The intentions behind the Orphan Drug Act of 1983 may have been good ones, but in recent years, it has also been an opportunity for Big Pharma to dodge taxes and make big profits – often at the expense of taxpayers, while providing questionable benefits to patients it was intended to help.
Two years before leaving office, former U.S. Senator Henry Waxmam (D-CA), one of the co-sponsors of the original legislation, admitted, “The [pharmaceutical] industry has taken advantage of the incentives to charge excessive profits and to reap windfalls far in excess of their investments in the drug.” In an interview appearing in the November 9, 2013 edition of the Seattle Times, he added,
“Almost a third of orphan drugs net more than $1 billion in annual sales…I think we need to put some outer limits on the prices for some of these drugs. But this of course has been fought vigorously by the drug companies. You can never take anything away from drug companies even when you can show that they are being overpaid.”
Surprisingly, the Food & Drug Administration, which in recent year, has been little more than a handmaiden to Big Pharma, is moving to rein in some of these abuses.
An “orphan drug” is one that has been developed for the treatment of a rare disease, typically one that affects fewer than 200,000 people. The designation of an orphan disease and any medications developed for its treatment is a public policy issue in most countries. Generally, pharmaceutical companies who secure orphan status enjoy a number of economic incentives, which include an extended period of exclusivity as well as tax breaks and fee waivers.
The major benefit of such policy is that it can lead to medical breakthroughs that normally aren’t achieved because of the costs associated with the research and development of such drugs, making them unprofitable. On the other hand, the pharmaceutical companies that own the patents on these drugs can charge as much as they like.
Another downside: the profit-driven nature of the U.S. health care system has led most of these companies to work the system to their advantage, manipulating the rules in order to obtain monopolies on medications that aren’t necessarily “orphan drugs” intended to treat rare disorders.
This information came out recently as the result of an investigation by Kaiser Health News. According to the report published earlier this month, drug makers are using the law in order to create “niche markets” for products that are being commonly used to treat millions of patients for a variety or conditions.

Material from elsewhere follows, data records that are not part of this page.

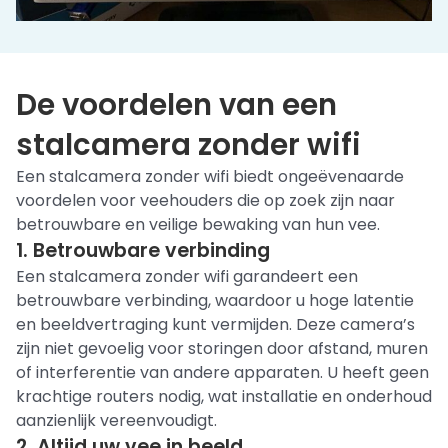
De voordelen van een
stalcamera zonder wifi
Een stalcamera zonder wifi biedt ongeëvenaarde
voordelen voor veehouders die op zoek zijn naar
betrouwbare en veilige bewaking van hun vee.
1. Betrouwbare verbinding
Een stalcamera zonder wifi garandeert een
betrouwbare verbinding, waardoor u hoge latentie
en beeldvertraging kunt vermijden. Deze camera’s
zijn niet gevoelig voor storingen door afstand, muren
of interferentie van andere apparaten. U heeft geen
krachtige routers nodig, wat installatie en onderhoud
aanzienlijk vereenvoudigt.
2. Altijd uw vee in beeld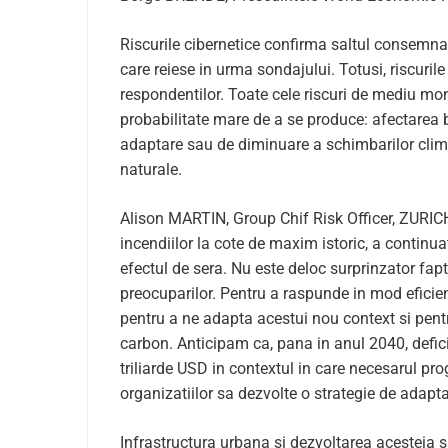
Riscurile cibernetice confirma saltul consemna
care reiese in urma sondajului. Totusi, riscuri
respondentilor. Toate cele riscuri de mediu mo
probabilitate mare de a se produce: afectarea 
adaptare sau de diminuare a schimbarilor clim
naturale.
Alison MARTIN, Group Chif Risk Officer, ZURICH
incendiilor la cote de maxim istoric, a continua
efectul de sera. Nu este deloc surprinzator fapt
preocuparilor. Pentru a raspunde in mod eficien
pentru a ne adapta acestui nou context si pent
carbon. Anticipam ca, pana in anul 2040, deficit
triliarde USD in contextul in care necesarul pr
organizatiilor sa dezvolte o strategie de adapt
Infrastructura urbana si dezvoltarea acesteia 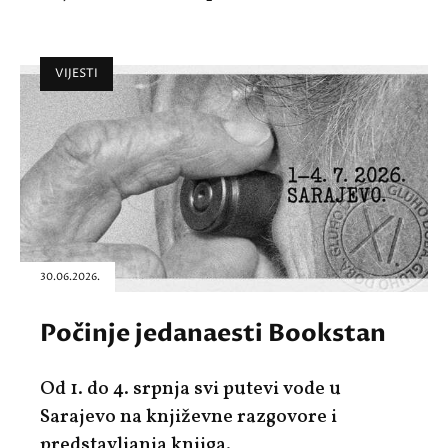
VIJESTI
30.06.2026.
Počinje jedanaesti Bookstan
Od 1. do 4. srpnja svi putevi vode u
Sarajevo na književne razgovore i
predstavljanja knjiga.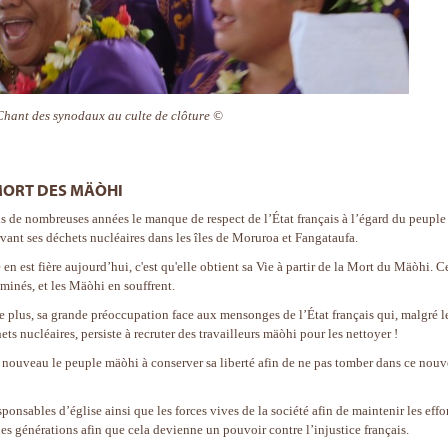
Chant des synodaux au culte de clôture ©
 MORT DES MÄÒHI
s de nombreuses années le manque de respect de l’État français à l’égard du peuple
nt ses déchets nucléaires dans les îles de Moruroa et Fangataufa.
e en est fière aujourd’hui, c'est qu'elle obtient sa Vie à partir de la Mort du Mäòhi. C
minés, et les Mäòhi en souffrent.
e plus, sa grande préoccupation face aux mensonges de l’État français qui, malgré l
s nucléaires, persiste à recruter des travailleurs mäòhi pour les nettoyer !
à nouveau le peuple mäòhi à conserver sa liberté afin de ne pas tomber dans ce nou
onsables d’église ainsi que les forces vives de la société afin de maintenir les effo
 les générations afin que cela devienne un pouvoir contre l’injustice français.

The investigation found that out of nearly 450 orphan drugs that have been developed since the law took effect in 1983, over 70 – or approximately 16 percent – are drugs that were approved by the FDA long ago for the mass market. These include Crestor, a cholesterol drug; Humira, used to treat rheumatoid arthritis; and the controversial antipsychotic drug Abilify.
This week, FDA head Dr. Scott Gottlieb announced that he would be acting to close at least one of the loopholes that has been allowing Big Pharma to pad its profits by avoiding certain testing requirements. In a blog post, Gottlieb said that he would specifically be addressing a provision that has allowed pharmaceutical companies to bypass pediatric testing when developing common medications for the treatment of orphan diseases in children.
Under this loophole, a drug commonly used to treat adults with a particular condition can be granted orphan status when it can be used to treat children with the same disease – meaning that drug companies don’t actually have to do any clinical studies on pediatric patients.
This constitutes a major conflict of interest, and one that lawmakers thirty-five years ago could not have anticipated. Dr. Gottlieb says, “These new policy steps to make sure that the incentives offered by the ODA are granted by FDA in a way that’s consistent with the manner Congress intended.”